Как протекала дальнейшая жизнь игумена Мануила я не знаю, ибо познакомился с ним лишь незадолго до революции, а ближе узнал его только во дни своего пребывания в скиту. Это был уже глубокий старец, очень растолстевший и обленившийся, ничем не интересовавшийся и равнодушный ко всему окружающему. Он еле передвигался с места на место, да и то с помощью двух послушников, поддерживавших его, хотя не пропускал ни одной церковной службы и аккуратно являлся в храм четыре раза в сутки на утреню, раннюю обедню, вечерню и всенощную, где предавался дремоте. Тем не менее от его зоркого наблюдения не ускользал ни малейший промах священнослужителей, которых он грозно окрикивал, замечая ошибку. Его игуменское кресло стояло раньше в алтаре, но по требованию братии, заявившей игумену, что он своим присутствием в алтаре вносит соблазн, было вынесено на левый клирос. Игумен Мануил подчинился требованию, однако не простил его, и, сидя на клиросе, проявлял свою игуменскую власть в формах еще более строгих, чем раньше.
– Чего ты вертишься в алтаре, как скотина, – раздавался с клироса властный голос игумена, обращенный к новопоставленному диакону, неумело совершавшему каждение.

- **Задание**
Напишите продолжение рассказа об игумене Мануиле, начав сразу после его последней фразы.

- **Записанные данные**
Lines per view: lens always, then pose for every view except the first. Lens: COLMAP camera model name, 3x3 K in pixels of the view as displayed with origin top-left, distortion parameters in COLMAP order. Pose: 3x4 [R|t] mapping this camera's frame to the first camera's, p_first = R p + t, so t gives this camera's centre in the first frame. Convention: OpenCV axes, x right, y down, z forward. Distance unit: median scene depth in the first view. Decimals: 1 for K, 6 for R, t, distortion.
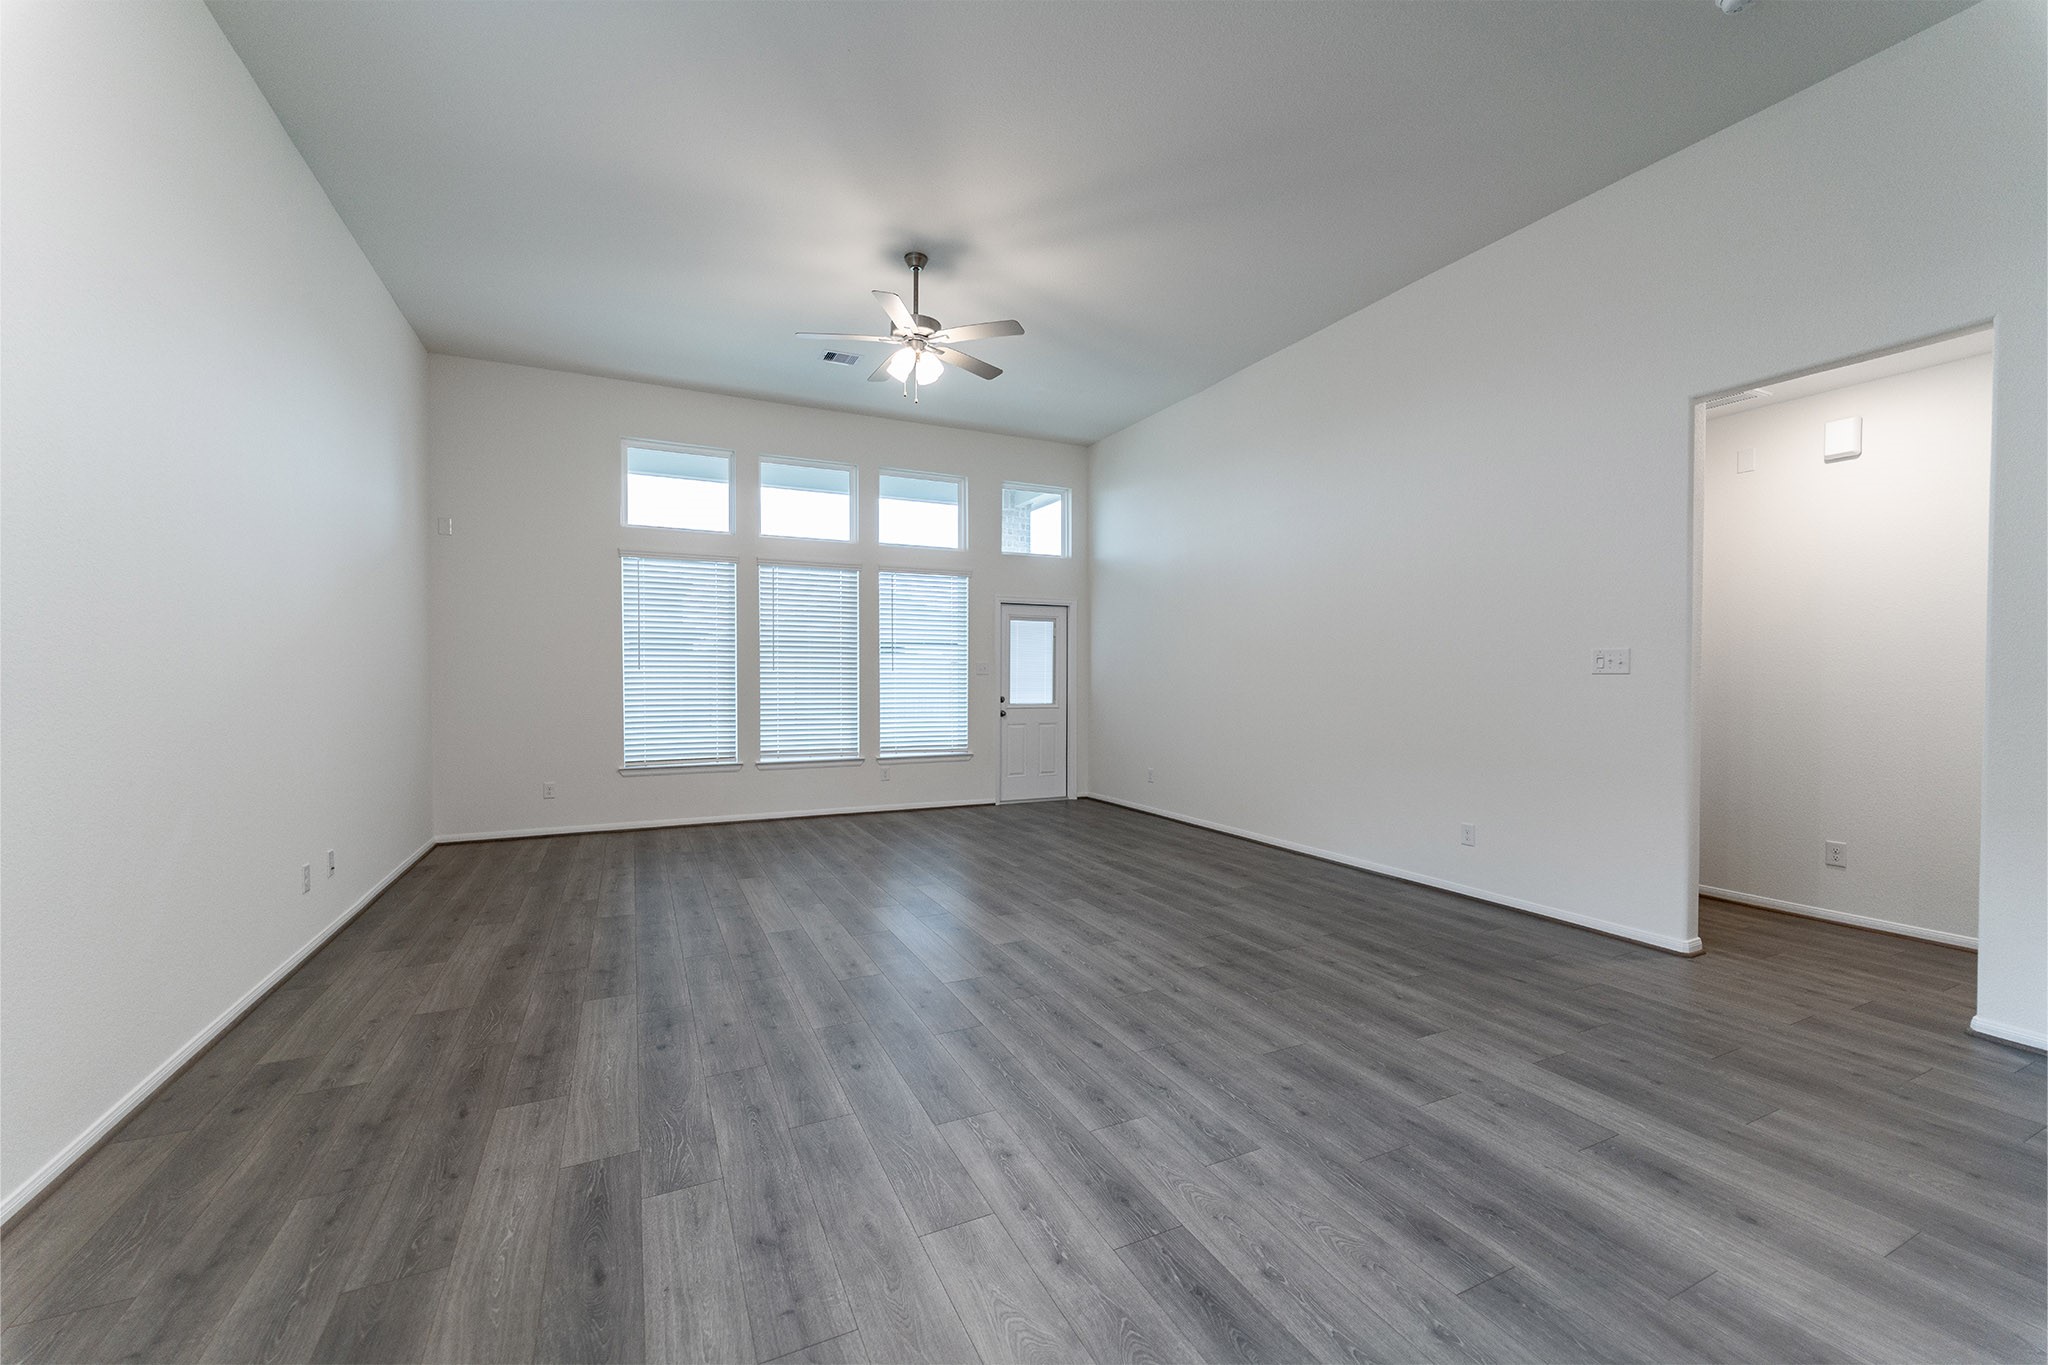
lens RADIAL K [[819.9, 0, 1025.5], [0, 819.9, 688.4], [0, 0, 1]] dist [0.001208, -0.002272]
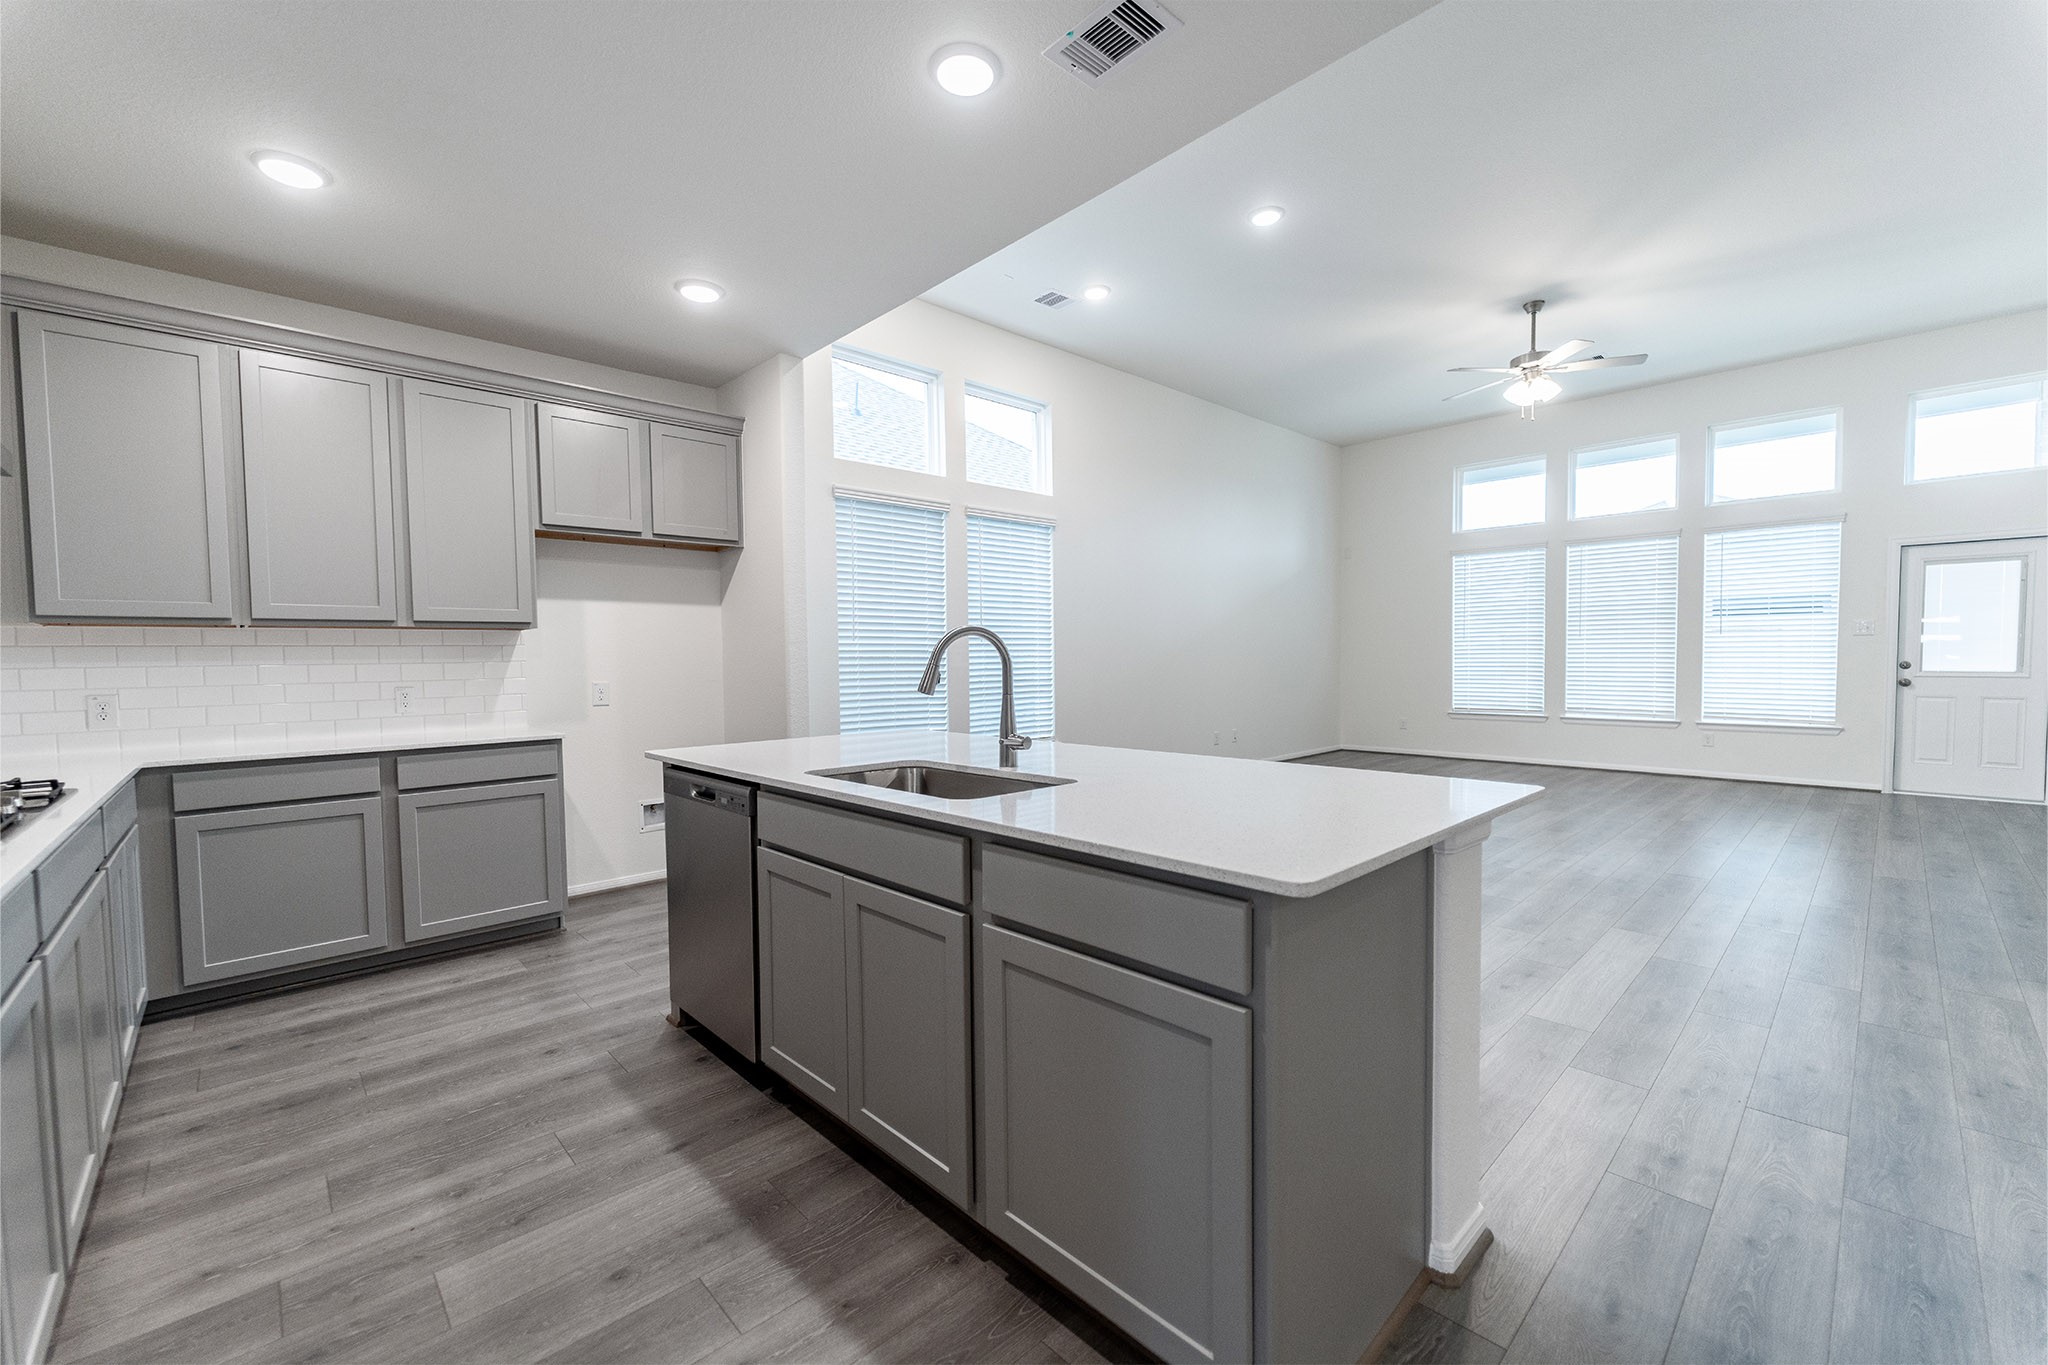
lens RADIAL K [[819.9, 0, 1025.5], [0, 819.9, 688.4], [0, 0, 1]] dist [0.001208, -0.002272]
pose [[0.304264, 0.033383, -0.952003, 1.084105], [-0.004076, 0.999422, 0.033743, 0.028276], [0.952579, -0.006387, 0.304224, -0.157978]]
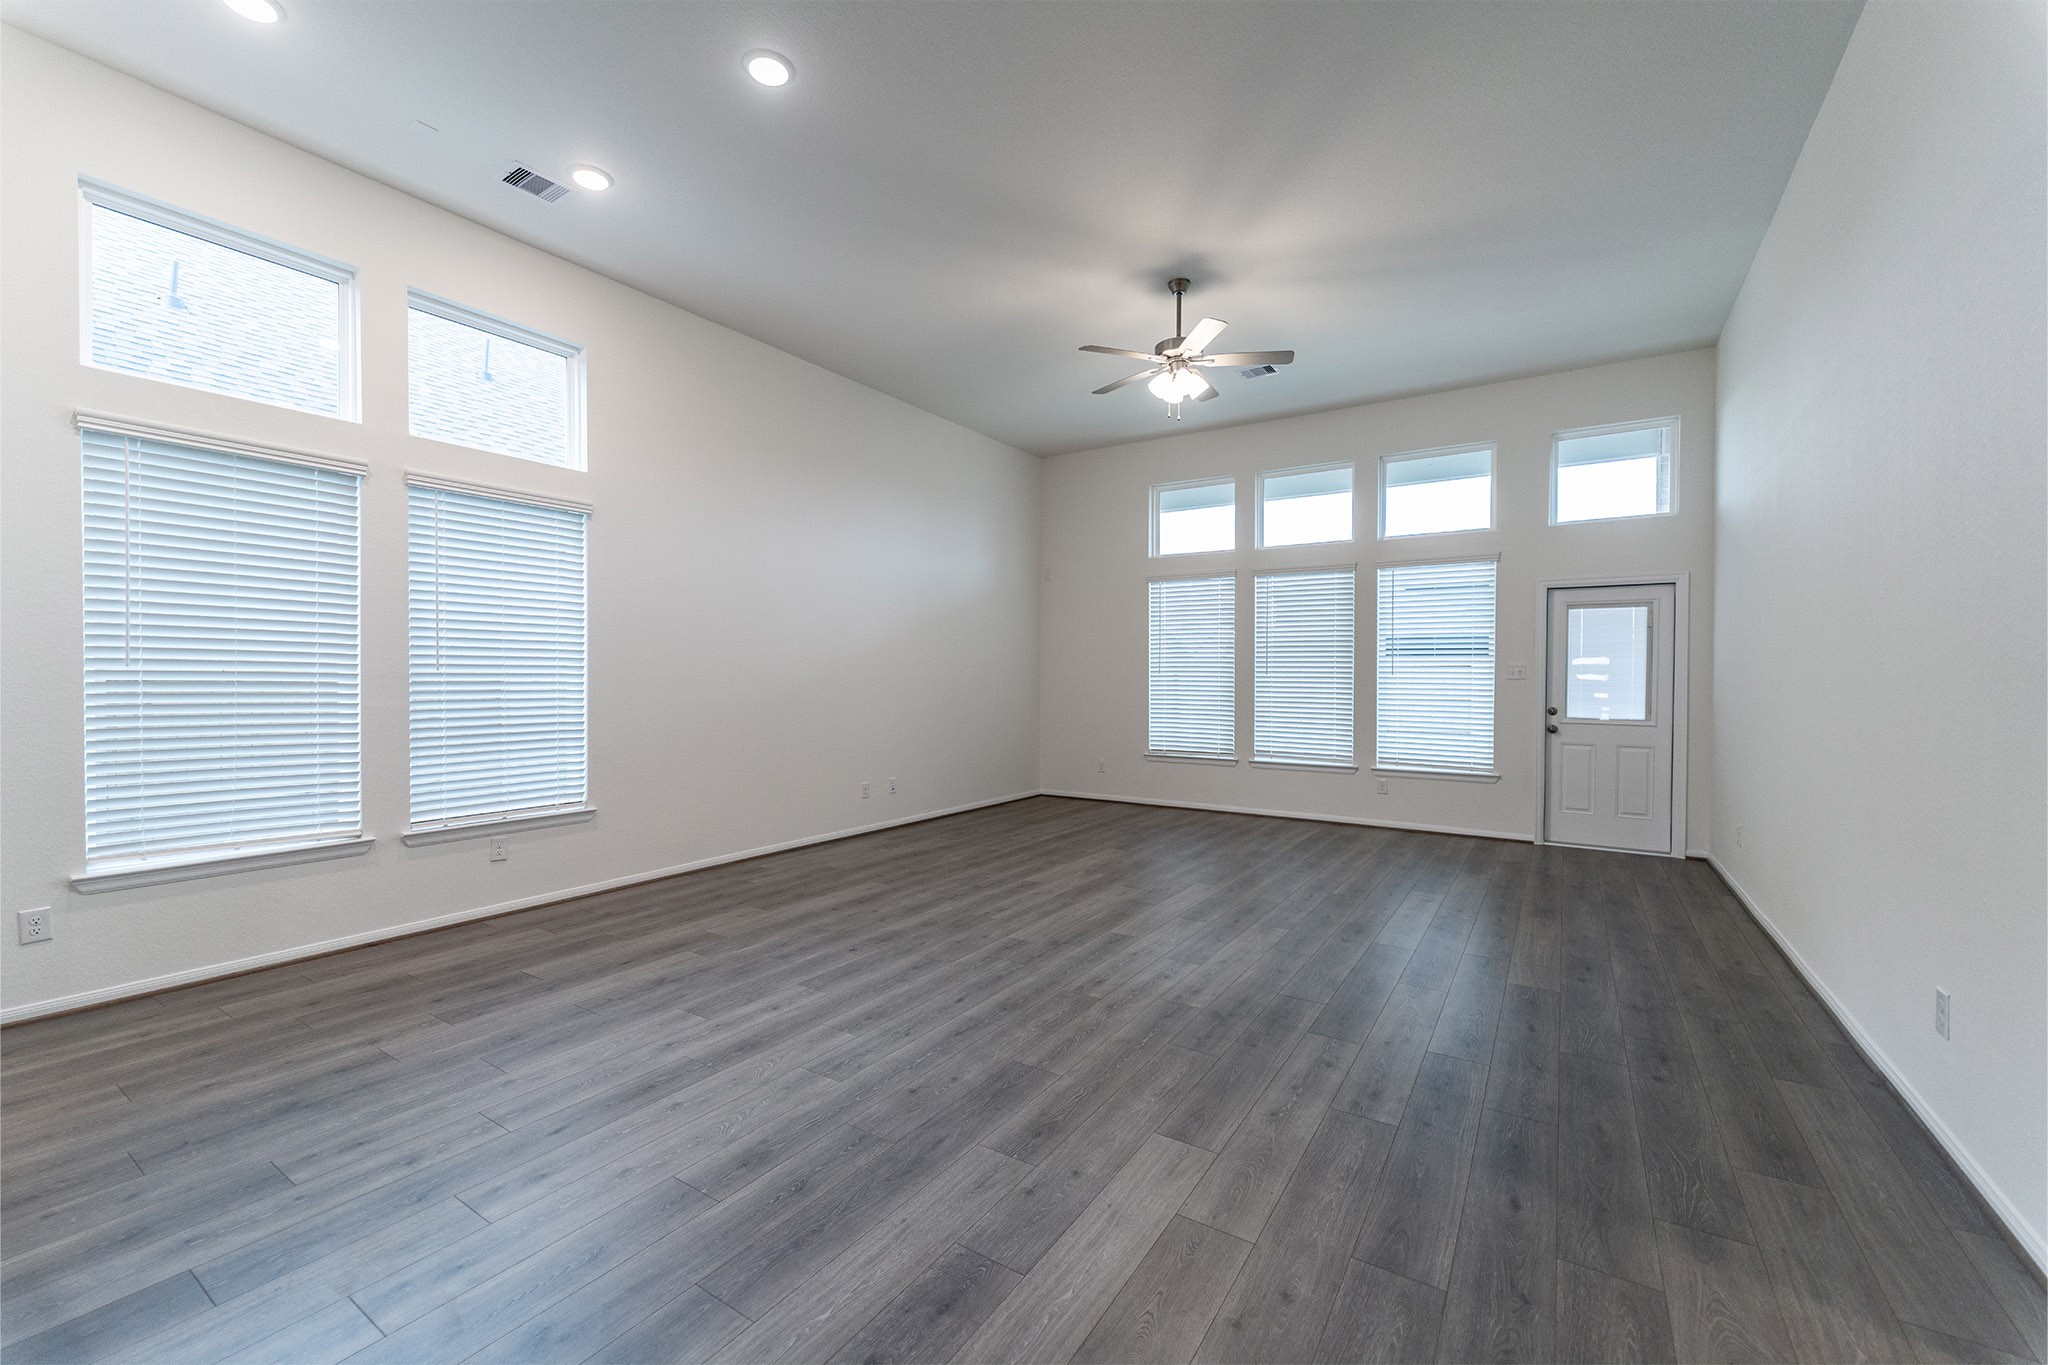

- **Ответ**
В устах всякого другого такие приемы и напрашивались бы на осуждение, однако со стороны игумена Мануила здесь было столько простодушия и незлобливости, столько опытов дознанной уверенности в неприменимости никаких иных приемов отношения к его невежественной и грубой братии, что, конечно, осуждать его было бы несправедливо. И сам игумен прошел суровую школу жизни, сам вышел из крестьян и братию свою дисциплинировал способами, казавшимися ему наилучшими, не допуская и мысли, что его методы и системы воспитания братии могут рождать соблазн. Скит, начальником которого он был, являлся в его глазах вотчиной, а братия – его даровыми работниками. И со своей точки зрения он был прав, ибо никак не мог стать на другую точку зрения. Игумен Мануил, вступив в управление скитом, застал там только заброшенное ущелье между горами, не поддававшееся никакой обработке, усеянное пнями от срубленного леса, однако обладая исключительной энергией и большим практическим умом прирожденного строителя, привел скит в цветущее состояние, обновил старую маленькую церковь, заложил фундамент и довел до первого этажа огромный каменный храм, выстроил игуменский и братский корпуса, гостиницу для паломников, создал дивную пасеку и фруктовый сад и заставил говорить о себе и своей деятельности не только Киев, но и соседние губернии. Так как в этой работе ему не только никто не помогал, а наоборот, все, кто мог, мешали, то игумен Мануил, закончив свою строительскую деятельность, замкнулся в скиту, не входил в общение даже с архиерейской властью и проявлял чрезвычайную независимость и самостоятельность.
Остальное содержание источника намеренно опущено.